_REQUIREMENT 1_. Reproduce a passage from the article on electroconvulsive therapy word for word. Begin at the words "- Treatment-resistant depression" and stop after "delusions or hallucinations.".
_REQUIREMENT 2_.
Answer these questions using the article on electroconvulsive therapy.
(a) According to the article, how long does the whole procedure take?
(b) Whose clinical guidelines does the article cite for when the procedure is considered?
(c) What counts as treatment-resistant depression in the article?

_EXTRACT TO READ_.
_ _ _ _ _

ECT — electroconvulsive therapy — is wrapped in more mythology than any other procedure in psychiatry. The image from One Flew Over the Cuckoo's Nest is glued to the word, even though the actual procedure today looks and works nothing like that.
This piece isn't about whether "a psychologist is better." It's about which situations ECT is genuinely indicated for, which it isn't, and what questions to ask if the choice has landed on you or someone close to you.
What ECT is (without the myths)
ECT is a procedure in which, under general anaesthesia and muscle relaxants, a brief electrical pulse is passed through the brain to trigger a controlled seizure. The whole thing takes about 5–10 minutes; the seizure itself is under a minute, and because of the muscle relaxants, visible convulsions are minimal.
The exact mechanism isn't fully understood. The leading theory is that a series of these seizures rebalances neurotransmitter systems and plasticity in mood-related regions. It's one of the most effective treatments in psychiatry for certain conditions — a major meta-analysis in The Lancet found that for severe depression, ECT works faster and more powerfully than antidepressants.
Effectiveness isn't an argument for using it on everyone. It's an argument for not crossing it off the list when it's genuinely needed.
When ECT is genuinely indicated
By the clinical guidelines of NICE and the Royal College of Psychiatrists, ECT is considered for a fairly narrow set of situations:
- Severe depression with a direct threat to life — when someone isn't eating or drinking, and waiting weeks for antidepressants to kick in is simply dangerous.
- Catatonia — a state with immobility, refusal to eat and speak, seen in severe depression, schizophrenia, and certain physical illnesses. ECT often lifts catatonia within a few sessions.
- Severe mania that hasn't responded to medication.
- Treatment-resistant depression — when two or more courses of antidepressants at adequate doses, plus psychotherapy, haven't produced a result.
- Psychotic depression — depression with delusions or hallucinations.
- Severe depression during pregnancy, when antidepressants pose a greater risk to the foetus than the procedure itself.
The shared logic: ECT is a last-line tool that steps forward when either time is critical or standard treatment has already failed.
If the situation is acute and there are thoughts of suicide or self-harm, don't wait and don't try to weigh the options alone — there are helplines that operate around the clock and anonymously.
When ECT isn't the first step
The "not indicated" list is much longer than the "indicated" one. In clinical guidelines, ECT is not considered first-line for:
- mild and moderate depression,
- anxiety disorders without severe depression,
- panic disorder,
- PTSD,
- personality disorders,
- difficult life circumstances without a clinical diagnosis (grief, divorce, burnout).

_ _ _ _ _

_DATASET_.

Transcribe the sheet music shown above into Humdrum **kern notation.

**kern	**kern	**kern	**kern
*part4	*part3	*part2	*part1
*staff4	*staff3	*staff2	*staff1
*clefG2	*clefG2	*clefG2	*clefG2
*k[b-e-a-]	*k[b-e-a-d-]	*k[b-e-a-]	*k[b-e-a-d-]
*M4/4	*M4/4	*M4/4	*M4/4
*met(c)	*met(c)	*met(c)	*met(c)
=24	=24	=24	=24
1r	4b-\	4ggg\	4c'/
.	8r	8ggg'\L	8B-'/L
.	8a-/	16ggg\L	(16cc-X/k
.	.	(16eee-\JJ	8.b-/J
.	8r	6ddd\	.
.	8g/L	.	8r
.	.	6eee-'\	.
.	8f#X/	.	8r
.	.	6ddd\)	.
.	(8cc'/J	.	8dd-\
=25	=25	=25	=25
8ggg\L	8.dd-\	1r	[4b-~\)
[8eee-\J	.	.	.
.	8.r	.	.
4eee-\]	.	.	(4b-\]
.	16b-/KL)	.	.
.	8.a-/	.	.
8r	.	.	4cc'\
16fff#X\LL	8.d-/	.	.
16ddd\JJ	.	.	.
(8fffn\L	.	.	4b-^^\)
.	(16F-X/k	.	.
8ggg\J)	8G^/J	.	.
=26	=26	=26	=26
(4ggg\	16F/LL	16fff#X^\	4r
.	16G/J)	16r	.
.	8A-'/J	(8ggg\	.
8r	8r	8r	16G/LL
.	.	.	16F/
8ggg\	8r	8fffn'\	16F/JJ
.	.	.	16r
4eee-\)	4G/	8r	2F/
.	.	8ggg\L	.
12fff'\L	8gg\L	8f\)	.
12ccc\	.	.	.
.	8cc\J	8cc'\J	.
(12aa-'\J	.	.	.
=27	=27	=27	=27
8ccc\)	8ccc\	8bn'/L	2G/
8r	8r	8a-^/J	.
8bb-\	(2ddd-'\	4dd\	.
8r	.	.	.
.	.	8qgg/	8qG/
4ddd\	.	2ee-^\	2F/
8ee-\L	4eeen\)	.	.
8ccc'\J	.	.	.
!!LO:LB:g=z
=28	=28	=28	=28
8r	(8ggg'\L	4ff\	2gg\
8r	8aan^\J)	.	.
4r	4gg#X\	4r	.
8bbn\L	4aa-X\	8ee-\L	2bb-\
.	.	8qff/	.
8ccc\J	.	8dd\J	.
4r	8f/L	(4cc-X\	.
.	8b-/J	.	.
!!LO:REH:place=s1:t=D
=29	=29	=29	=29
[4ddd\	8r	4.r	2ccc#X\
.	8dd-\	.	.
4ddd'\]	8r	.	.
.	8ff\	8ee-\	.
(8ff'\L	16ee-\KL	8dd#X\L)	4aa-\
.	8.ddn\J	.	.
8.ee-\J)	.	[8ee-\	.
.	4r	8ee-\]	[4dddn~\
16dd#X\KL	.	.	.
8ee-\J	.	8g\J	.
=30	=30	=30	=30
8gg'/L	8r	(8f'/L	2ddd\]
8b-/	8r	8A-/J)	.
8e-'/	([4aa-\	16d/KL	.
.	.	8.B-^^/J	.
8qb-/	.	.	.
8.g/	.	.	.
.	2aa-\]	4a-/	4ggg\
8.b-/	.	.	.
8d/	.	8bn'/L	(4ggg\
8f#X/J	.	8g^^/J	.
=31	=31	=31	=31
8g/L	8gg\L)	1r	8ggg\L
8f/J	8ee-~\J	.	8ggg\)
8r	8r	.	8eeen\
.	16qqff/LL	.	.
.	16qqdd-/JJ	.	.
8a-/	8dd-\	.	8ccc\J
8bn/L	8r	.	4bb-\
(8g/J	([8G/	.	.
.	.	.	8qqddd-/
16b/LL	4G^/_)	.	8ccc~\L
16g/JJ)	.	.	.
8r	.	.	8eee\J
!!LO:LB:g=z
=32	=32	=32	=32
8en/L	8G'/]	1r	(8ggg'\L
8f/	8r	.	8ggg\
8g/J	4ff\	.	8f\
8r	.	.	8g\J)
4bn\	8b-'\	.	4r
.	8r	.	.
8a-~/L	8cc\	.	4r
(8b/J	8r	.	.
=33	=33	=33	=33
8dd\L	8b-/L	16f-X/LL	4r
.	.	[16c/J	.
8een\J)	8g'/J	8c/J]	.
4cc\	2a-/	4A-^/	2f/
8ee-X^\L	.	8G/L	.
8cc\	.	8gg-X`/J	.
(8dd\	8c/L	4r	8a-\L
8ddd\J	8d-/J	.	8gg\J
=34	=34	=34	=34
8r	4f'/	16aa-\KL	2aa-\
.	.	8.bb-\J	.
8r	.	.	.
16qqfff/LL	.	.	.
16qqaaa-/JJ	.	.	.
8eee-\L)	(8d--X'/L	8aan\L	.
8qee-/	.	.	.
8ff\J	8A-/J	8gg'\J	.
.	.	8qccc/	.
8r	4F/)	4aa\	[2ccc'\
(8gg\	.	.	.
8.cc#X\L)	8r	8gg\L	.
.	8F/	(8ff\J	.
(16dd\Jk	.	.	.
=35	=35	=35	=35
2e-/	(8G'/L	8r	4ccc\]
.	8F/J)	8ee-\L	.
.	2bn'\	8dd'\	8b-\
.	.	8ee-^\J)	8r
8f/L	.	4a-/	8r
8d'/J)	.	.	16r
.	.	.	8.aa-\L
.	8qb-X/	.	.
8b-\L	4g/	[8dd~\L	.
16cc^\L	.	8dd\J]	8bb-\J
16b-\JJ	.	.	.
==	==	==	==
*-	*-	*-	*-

_ _ _ _ _

_EXERCISE OUTPUT 1_.
- Treatment-resistant depression — when two or more courses of antidepressants at adequate doses, plus psychotherapy, haven't produced a result.
- Psychotic depression — depression with delusions or hallucinations.

_EXERCISE OUTPUT 2_.
(a) About 5–10 minutes.
(b) NICE and the Royal College of Psychiatrists.
(c) Depression where two or more courses of antidepressants at adequate doses, plus psychotherapy, haven't produced a result.